[Records from a dataset]
☆ ☆ ☆
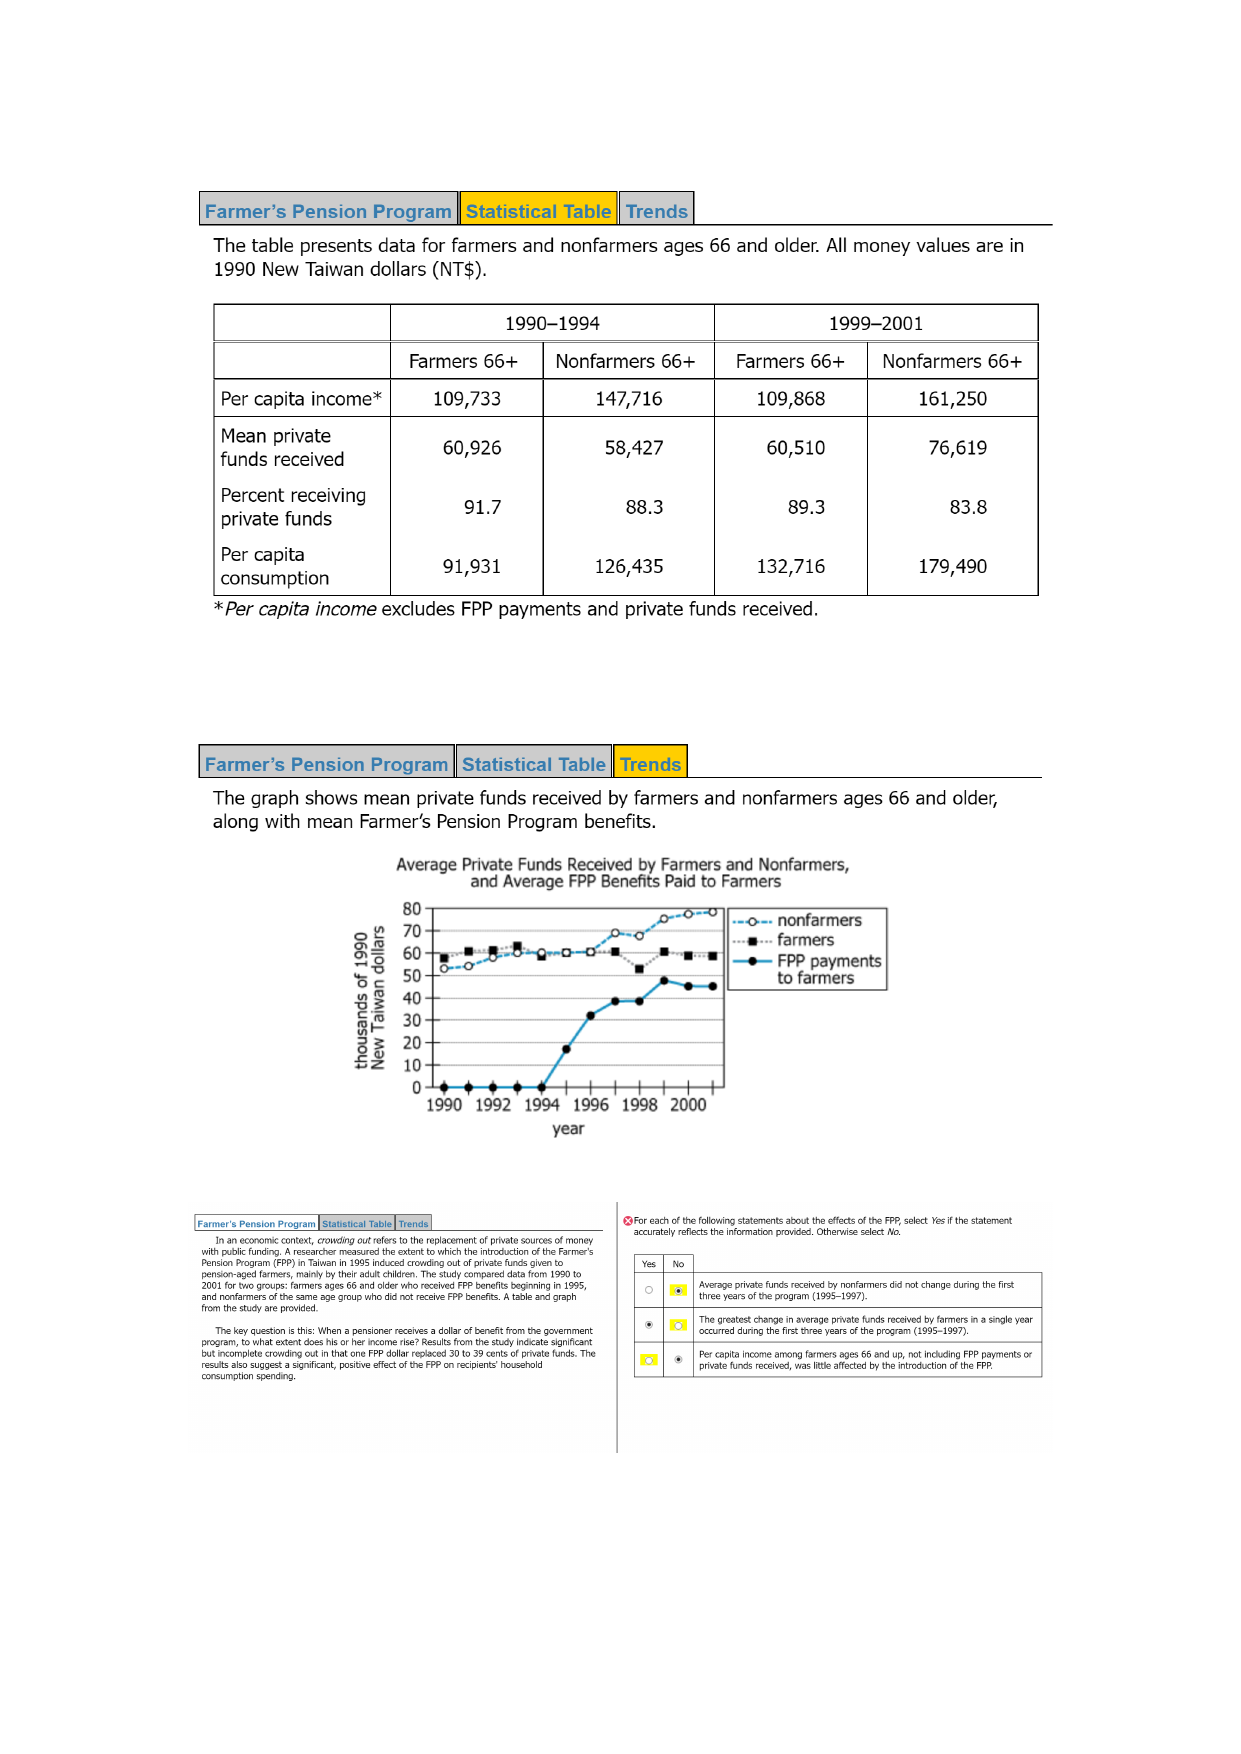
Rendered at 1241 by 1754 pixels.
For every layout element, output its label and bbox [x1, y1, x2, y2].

picture [187, 714, 1053, 1175]
picture [187, 162, 1053, 691]
picture [187, 1202, 1053, 1453]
☆ ☆ ☆
[EXERCISE DETAILS] Exactly the lines from the one containing "For every layout" through the last line of the records are to be transcribed, both endpoints included.

[WRITTEN RESPONSE]
For every layout element, output its label and bbox [x1, y1, x2, y2].

picture [187, 714, 1053, 1175]
picture [187, 162, 1053, 691]
picture [187, 1202, 1053, 1453]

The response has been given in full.